На пути движения соломы по сараю, а главным образом под брюхом молотилки, копится перемешанное с мякиной зерно. Его время от времени выгребают и граблями отодвигают в сторону к стене, где все растет и растет гора зерна, называемая ворохом.
Спокойно стоит у молотилки Андрей Павлович. Сам он весь немного откинулся назад (стреляет из молотилки с жесткостью свинцовой дроби зерно), но глаза у него всегда смотрят только в барабан.
Удивительно радостное охватывает чувство, когда молотьба войдет в ритм и все пятнадцать человек, занятых на молотьбе, станут как бы одно, и незаметно летит время, только мелькают снопы, только равномерно хрустит в молотилке солома. Я любил становиться на разрезание снопов перед самым Андреем Павловичем и, чтобы погорячее работать, резал один, а не с кем-нибудь вдвоем. Кроме того, я придумал для этого обламывать серп почти наполовину, и этот короткий огрызок серпа был очень беспощаден в работе. Войдешь в ритм или, лучше сказать, в колею работы – и режешь и режешь одним и тем же экономным движением тугие соломенные пояски, и, хотя едва успеваешь делать эту работу, молодое тело, разогревшиеся мышцы хотят, просят, чтобы еще быстрее крутилась машина, чтобы еще чаще мелькали снопы, чтобы еще дружнее шла вся работа.
– Д-давай, д-давай! – кричит Андрей Павлович, и погоняльщик за толстой бревенчатой стеной сарая слышит эти окрики. Или иногда замешкается подавальщик снопов, и руки Андрея Павловича, потянувшись за снопом, скользнут по гладким доскам стола. Недоуменно, как бы не понимая, в чем дело, взглянет он тогда на подавальщика.
– Д-давай, к-какого вы т-там еще… М-молодежь!
А то вдруг, пропустив сноп, придержит левой рукой другие, напирающие на него снопы и протяжно скомандует:
– С-стой! Залога!
Налаженно работающий своеобразный конвейер: эти подавальщики снопов, эти соломотрясы, эти разделыватели вороха, эти возчики соломы – всего человек пятнадцать или двадцать, – все это разом останавливается, и вселенская тишина мгновенно заливает голубоватой полдневной волной крохотный пыльный островок гудения, треска и грохота.
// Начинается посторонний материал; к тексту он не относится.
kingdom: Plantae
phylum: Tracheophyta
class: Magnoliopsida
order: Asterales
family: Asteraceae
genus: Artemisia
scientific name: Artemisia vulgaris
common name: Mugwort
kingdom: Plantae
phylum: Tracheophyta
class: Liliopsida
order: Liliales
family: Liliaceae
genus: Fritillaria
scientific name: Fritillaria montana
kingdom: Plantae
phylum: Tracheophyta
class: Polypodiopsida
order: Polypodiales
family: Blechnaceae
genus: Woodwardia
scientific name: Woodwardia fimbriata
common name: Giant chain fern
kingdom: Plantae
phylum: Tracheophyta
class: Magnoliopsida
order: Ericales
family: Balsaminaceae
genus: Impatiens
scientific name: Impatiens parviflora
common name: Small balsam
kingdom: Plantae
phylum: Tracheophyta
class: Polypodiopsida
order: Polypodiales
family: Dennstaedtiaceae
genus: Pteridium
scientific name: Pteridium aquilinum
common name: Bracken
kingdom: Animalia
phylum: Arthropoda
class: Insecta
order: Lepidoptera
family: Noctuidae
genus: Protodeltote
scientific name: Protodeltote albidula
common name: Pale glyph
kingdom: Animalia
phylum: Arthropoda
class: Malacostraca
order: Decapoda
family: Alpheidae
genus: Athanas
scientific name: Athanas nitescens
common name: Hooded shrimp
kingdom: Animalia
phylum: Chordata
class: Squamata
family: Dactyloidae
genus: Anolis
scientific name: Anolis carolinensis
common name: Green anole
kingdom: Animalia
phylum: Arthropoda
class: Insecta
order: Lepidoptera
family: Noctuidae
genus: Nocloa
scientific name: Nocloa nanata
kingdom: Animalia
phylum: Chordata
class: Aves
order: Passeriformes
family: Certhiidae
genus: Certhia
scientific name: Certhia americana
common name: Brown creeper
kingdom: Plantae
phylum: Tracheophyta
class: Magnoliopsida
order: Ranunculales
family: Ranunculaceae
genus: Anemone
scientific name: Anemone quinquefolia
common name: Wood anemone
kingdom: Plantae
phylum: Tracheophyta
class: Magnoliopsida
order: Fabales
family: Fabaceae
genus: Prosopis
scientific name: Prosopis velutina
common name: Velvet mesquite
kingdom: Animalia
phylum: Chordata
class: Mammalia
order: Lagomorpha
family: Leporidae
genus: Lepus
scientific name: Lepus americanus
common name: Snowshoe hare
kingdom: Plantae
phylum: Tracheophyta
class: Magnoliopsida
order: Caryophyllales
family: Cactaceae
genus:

Залогой называется не время отдыха, а, напротив, период работы. И если Андрей Павлович крикнул «залога» – значит, кончилась залога и теперь наступил перерыв.
Молотильщики выходят из сарая на волю, просмаркиваются, прокашливаются, пьют воду, едят кислые, недоспелые яблочки, располагаются в холодке. Мужики сворачивают прямые толстые цигарки из свежего самосада, дым которого остро и крепко пахнет жженым копытом. Лошадям дают овса, повесив на лошадиные морды торбы из мешковины. Под крышей сарая, на снопах (сарай доверху набит снопами), нет-нет и послышатся девичий визг и хихиканье. Наверно, Митюшка Бакланихин забрался к отдыхающим девушкам да и щекочет теперь какую-нибудь из них.
Залога бывает только на молотьбе, а на других работах – мечут ли стога, убирают ли сено, копают ли картошку – перекур и есть перекур, а никаких залог нету. Вообще же все колхозные летние работы в нашем селе велись в три уповодка. Первый уповодок – с четырех часов утра до восьми (с восьми до девяти завтрак), второй уповодок – с девяти до часу дня (с часу до четырех обед); третий уповодок – с четырех до десяти вечера, то есть до тех пор, пока не начнет темнеть.